‘High interest rates  cripple economy’

Interest-Rates

Oliver Kazunga, Senior Business Reporter
A MAJORITY of company closures in Zimbabwe are a result of overcharging on interest rates on loans that firms would have borrowed from banks, an official said yesterday.

Following the adoption of a multicurrency system in February 2009, a number of companies have failed to service their loans forcing creditors to take the litigation route that has resulted in loss of valuable assets while some have been placed under judicial management or liquidation.

Speaking during a breakfast meeting organised by the Directors Protection Council of Zimbabwe in Bulawayo, Interest Research Bureau managing director Mr Jani Jani said they have since established that an overcharge on interest rates had a crippling effect on the economy.

“Maintaining a loan or a current account at the bank doesn’t cost much but when you’re being charged at any rate beyond 10 percent, it’s too high. You can’t survive with such interest rates and moreover within that interest rate, which is too high, the banks do make mistakes,” he told delegates.

“Mistakes are common, sometimes they’re human factors . . . sometimes it’s the software and sometimes it’s deliberate in the sense that the system would have gone haywire.

“All we’re saying is when we work out the interest, the possibility of a company being charged 25 percent as a penalty are high and that’s why we’ve most companies closing down.”

Mr Jani said his organisation has come up with a programme to assist the companies to re-compute the loan from day one up to the end of the loan’s tenure before presenting to the bank a report showing that there is either an overcharge or violation of the in duplum rule.

The in duplum rule is a common law rule that provides that arrear interest ceases to accrue once the sum of the unpaid (accrued) interest equals the amount of capital outstanding at the time (and not the amount of capital originally advanced).

“And because most of you are very busy people you can’t determine whether this month l’ve been charged $50,000 and in the next month they charge you $45,000 . . . and when you work out those anomalies over a period of time, you will find that the overcharges are quite high and interest being an expense it would have hindered certain operations within the company so at the end of the day companies close,” said Mr Jani.

He said over the years interest rates have been and are still too high because of the cost of funding despite other anomalies presently prevailing in the economy.

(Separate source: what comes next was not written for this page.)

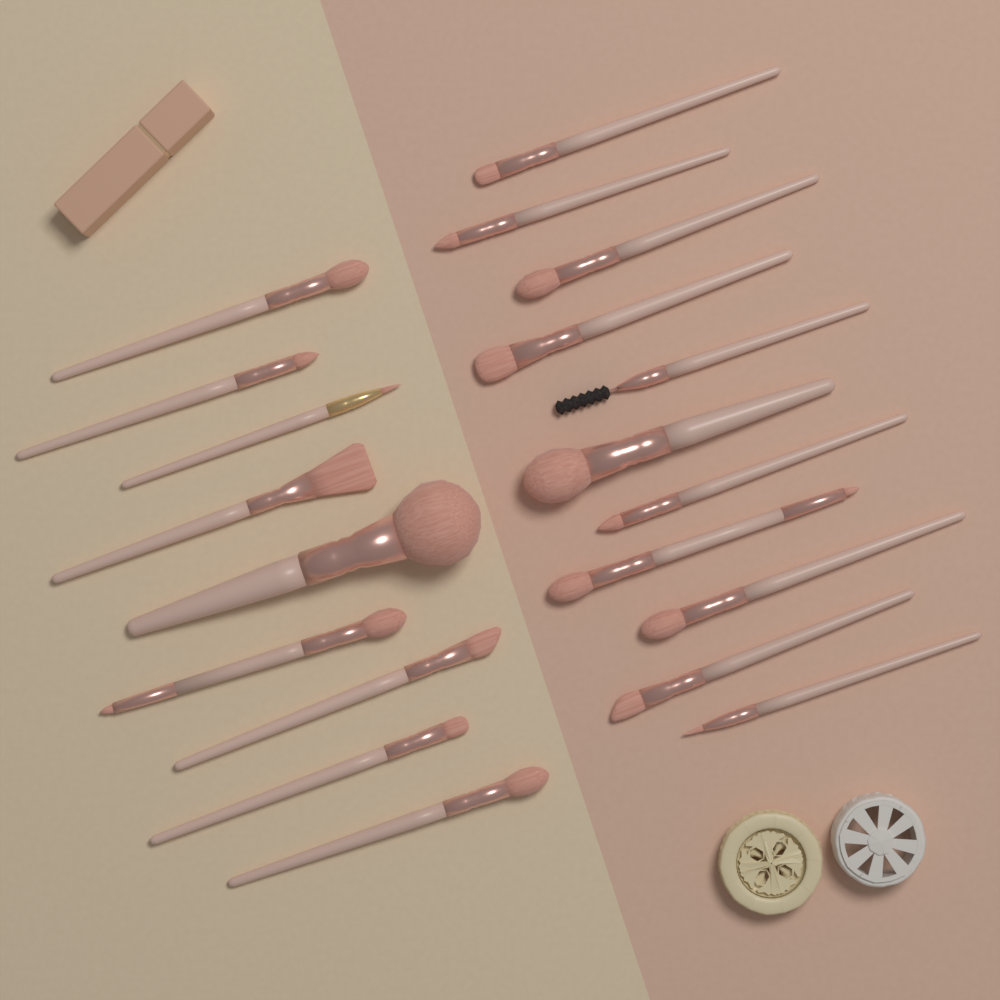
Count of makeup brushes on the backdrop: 20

“We’ve come up with a programme where we do the calculations on a success base because we’re guaranteed accuracy and we’ve learnt how the banks make mistakes.

“After negotiating with the bank, you then give us a certain commission to cover our costs. That exercise we started it in Harare and l’m hopeful very soon we’ll be starting it here (Bulawayo) so that at least we come up with the true position of the account.

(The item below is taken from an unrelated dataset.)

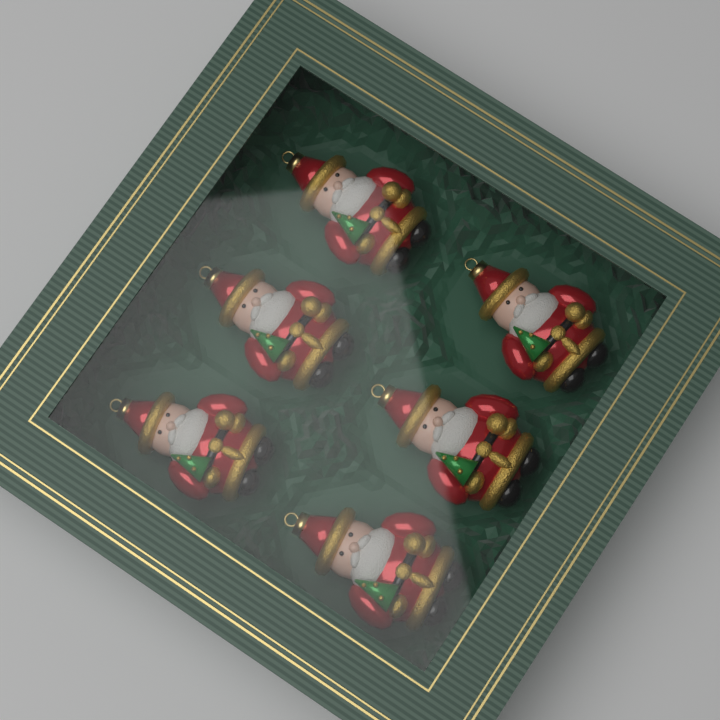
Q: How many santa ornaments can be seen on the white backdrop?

“And if you’re to transfer it to the Zimbabwe Asset Management Company (ZAMCO), you’re transferring a position that you’re happy with,” he said.

Mr Jani urged companies to ensure their Non-Performing Loans (NPLs) are transferred to ZAMCO after verification as transferring the balance without verification has negative repercussions.

In an interview, DPCZ chief executive officer Mr Reggies Sibanda said the meeting was fruitful.